- Etymology: Richard Houghton

Location
- Country: Australia
- State: Queensland
- Region: North Queensland

Physical characteristics
- Source: Leichhardt Range
- • location: below Haughton Valley
- • coordinates: 19°49′40″S 146°38′06″E﻿ / ﻿19.82778°S 146.63500°E
- • elevation: 173 m (568 ft)
- Mouth: Bowling Green Bay
- • location: Coral Sea
- • coordinates: 19°23′25″S 147°07′51″E﻿ / ﻿19.39028°S 147.13083°E
- • elevation: 0 m (0 ft)
- Length: 110 km (68 mi)
- Basin size: 2,172.4 km^{2} (838.8 sq mi)
- • location: Near mouth
- • average: 9.9 m^{3}/s (310 GL/a)

Basin features
- • left: Major Creek, Reid River
- National park: Bowling Green Bay National Park

= Haughton River =

The Haughton River is a river in North Queensland, Australia.

==Course and features==
The headwaters of the river rise in the Haughton Valley of the Leichhardt Range near Mingela and flow in a north easterly direction almost immediately crossing the Flinders Highway. The river then passes between Mount Prince Charles and Mount Norman then past Glendale. Major Creek discharges into the Haughton under Major Creek Mountain and the river continues crossing the Bruce Highway just south of Giru. The Haughton enters Bowling Green Bay National Park and finally discharges into Bowling Green Bay south of Townsville near Cungulla and then into the Coral Sea.

The assessed catchment area of the river varies, with one estimate of the area at 8690 km2 and another assessed at 4051 km2. Of this latter area, 316 km2 is composed of estuarine wetlands.

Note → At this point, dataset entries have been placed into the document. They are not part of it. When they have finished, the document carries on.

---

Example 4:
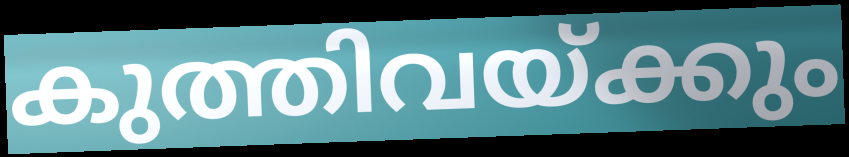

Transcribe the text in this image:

കുത്തിവയ്ക്കും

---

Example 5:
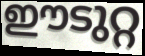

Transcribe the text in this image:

ഈടുറ്റ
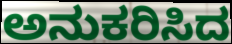
ಅನುಕರಿಸಿದ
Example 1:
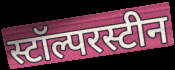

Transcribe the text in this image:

स्टॉल्परस्टीन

The floodplain area of the catchment also holds valuable wetlands, parts of the Bowling Green Bay National Park and Ramsar site (QDEH 1991) are listed in the Directory of Important Wetlands. The upper part of the catchment has few permanent waterholes. An estimated 77% of the catchment is cleared, cattle grazing is the dominant land use in the area, with the production of sugarcane and other forms of horticulture taking up most of the catchment area. An area of 328 km2 is protected.

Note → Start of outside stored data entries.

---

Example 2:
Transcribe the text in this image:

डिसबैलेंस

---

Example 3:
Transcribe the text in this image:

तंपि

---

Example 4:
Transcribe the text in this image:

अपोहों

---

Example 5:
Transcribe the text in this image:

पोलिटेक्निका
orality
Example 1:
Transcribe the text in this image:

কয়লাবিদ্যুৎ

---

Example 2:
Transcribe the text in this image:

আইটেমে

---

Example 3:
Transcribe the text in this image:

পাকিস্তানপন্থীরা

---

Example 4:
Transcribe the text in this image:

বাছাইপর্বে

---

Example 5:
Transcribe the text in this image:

A total of 27 species of fish have been found in the river, including the glassfish, Pacific short-finned eel, blue catfish, milkfish, fly-specked hardyhead, mouth almighty, empire gudgeon, barred grunter, barramundi, oxeye herring, mangrove jack, eastern rainbowfish, bony bream, freshwater longtom and seven-spot archerfish.

==Etymology==
The river was named in 1861 after Richard Houghton, a stockman, by his friend the pastoralist and explorer James Cassady. Originally named Houghton River, it was renamed to the current spelling by the Surveyor General in 1950 at the request of local residents and the electoral office.